Joel Etienne-Clark

Personal information
- Date of birth: 10 October 1986 (age 38)
- Place of birth: Chelmsford, England
- Height: 1.80 m (5 ft 11 in)
- Position(s): Midfielder

Youth career
- 0000–2004: Leyton Orient
- 2004: Chelmsford City

Senior career*
- Years: Team / Apps / (Gls)
- 2004–2005: Chelmsford City / 5 / (0)
- 2005: → Great Wakering Rovers (loan)
- 2005–2007: Great Wakering Rovers / 97 / (8)
- 2007–2008: Waltham Forest / 18 / (3)
- 2008: Chelmsford City
- 2008: Dartford
- 2008–2009: Great Wakering Rovers / 7 / (1)
- 2009: Maldon Town
- 2009–2010: Leyton
- 2010–2011: Tilbury
- 2011–2012: Lingfield
- 2012–2013: Ilford

International career
- 2008–2014: Dominica / 6 / (0)

= Joel Etienne-Clark =

Footballer (born 1986)

Joel Etienne-Clark (born 10 October 1986) is former footballer who played as a midfielder. Born in England, he represented the Dominica national team internationally.

==Club career==
Born in Chelmsford, Etienne-Clark began his career in the academy at Leyton Orient, before leaving to sign for hometown club Chelmsford City in 2004, making his debut in a 3–0 win against Slough Town on 23 October 2004, after progressing from Chelmsford's youth ranks. Etienne-Clark spent the remainder of the 2004–05 season out on loan to Great Wakering Rovers. Ahead of the 2005–06 season, Etienne-Clark joined Great Wakering in a permanent basis, making 97 league appearances over the course of two years, scoring eight times.

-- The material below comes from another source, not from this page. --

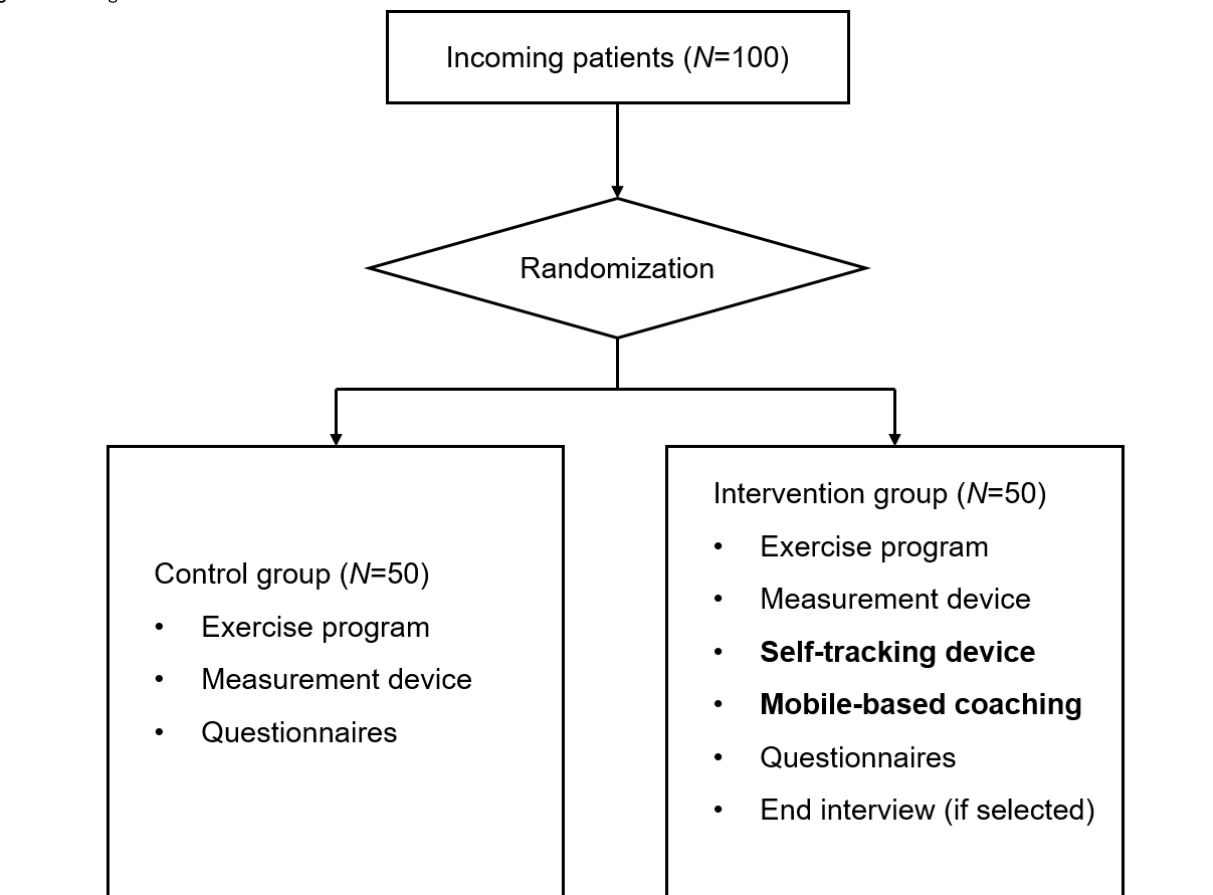
Figure 1. Design of the randomized controlled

In 2007, Etienne-Clark signed for Waltham Forest, scoring three times in 18 appearances, before re-signing for Chelmsford the following year. In October 2008, following a short spell with Dartford, he rejoined Great Wakering Rovers, making his 100th appearance at the club in the process. In 2009, Etienne-Clark briefly joined Maldon Town, before signing for Leyton later that year. In 2010, Tilbury signed Etienne-Clark, before the midfielder joined Lingfield the following season. In 2012, Etienne-Clark signed for Ilford.

==International career==
Etienne-Clark made his debut for Dominica in a March 2008 FIFA World Cup qualification match against Barbados. In total, Etienne-Clark made six appearances for Dominica.

==Style of play==
Upon signing for Tilbury in August 2010, Tilbury manager Paul Vaughan described Etienne-Clark as a player with "pace and ability", who can "play wide or in behind the front two".